One area of law on which we are being asked to advise with increasing regularity is that relating to the circumstances in which companies lawfully can pay dividends (or "make distributions" if one is using the technically correct parlance).

The circumstances in which UK companies can make distributions are well established and enshrined in Part VIII of the Companies Act 1985 (although bear in mind that the common law rules relating to distributions also apply).

To re-cap, a company can only make a distribution out of profits available for the purpose, i.e. accumulated, realised profits (not previously distributed or capitalised) less its accumulated, realised losses (not previously written off in a reduction or reorganisation). Profits and losses means revenue and capital profits and losses.

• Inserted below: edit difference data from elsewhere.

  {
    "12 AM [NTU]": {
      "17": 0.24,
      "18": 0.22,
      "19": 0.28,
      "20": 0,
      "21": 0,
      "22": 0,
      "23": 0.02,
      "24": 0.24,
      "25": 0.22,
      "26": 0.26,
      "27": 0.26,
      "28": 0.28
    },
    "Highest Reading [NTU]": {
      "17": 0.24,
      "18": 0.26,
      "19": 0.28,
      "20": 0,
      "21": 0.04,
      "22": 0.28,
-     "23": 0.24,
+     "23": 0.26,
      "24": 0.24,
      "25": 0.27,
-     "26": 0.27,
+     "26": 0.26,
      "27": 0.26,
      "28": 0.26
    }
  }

A company decides if it has profits available for distribution by reference to its "relevant accounts". These are normally its last annual accounts. If these do not show enough distributable profits the company can prepare interim accounts, which must enable a reasonable judgment to be made inter alia about the company's profits position.

A problem we have encountered recently relates to the situation where a company has sufficient distributable reserves at the time it actually makes a distribution but the distribution cannot be justified by reference to its last audited accounts and no interim accounts have been prepared by the company. In this case, the part of the distribution that is not supported by the last audited accounts would be rendered unlawful, ultra vires and therefore incapable of shareholder ratification. A shareholder who received the dividend would also be liable to repay the unlawful part of the dividend to the company in certain circumstances.

Recent case law (Bairstow v Queens Moat Houses) is clear that this situation would not be viewed by the courts as constituting a mere procedural irregularity that can be ratified by shareholder resolution (although earlier cases suggested that it might). Companies finding themselves in this position must, therefore, take the matter very seriously.

There is, however, a solution. It is open to the company to prepare new interim accounts (as at the date the dividend was originally paid) showing the distributable reserves and the dividend (that was paid unlawfully) being recoverable as a debt from the shareholder. The company would then make a declaration of a new dividend of the same amount, expressed to be satisfied by the release of the shareholder from its obligation to repay the unlawful dividend to the company.

This may seem a rather long-winded way of regularising what one might justifiably consider to be an internal corporate housekeeping error, but it does bring home the mandatory, non-excludable nature of the rules relating to distributions set out in Part VIII of the Companies Act.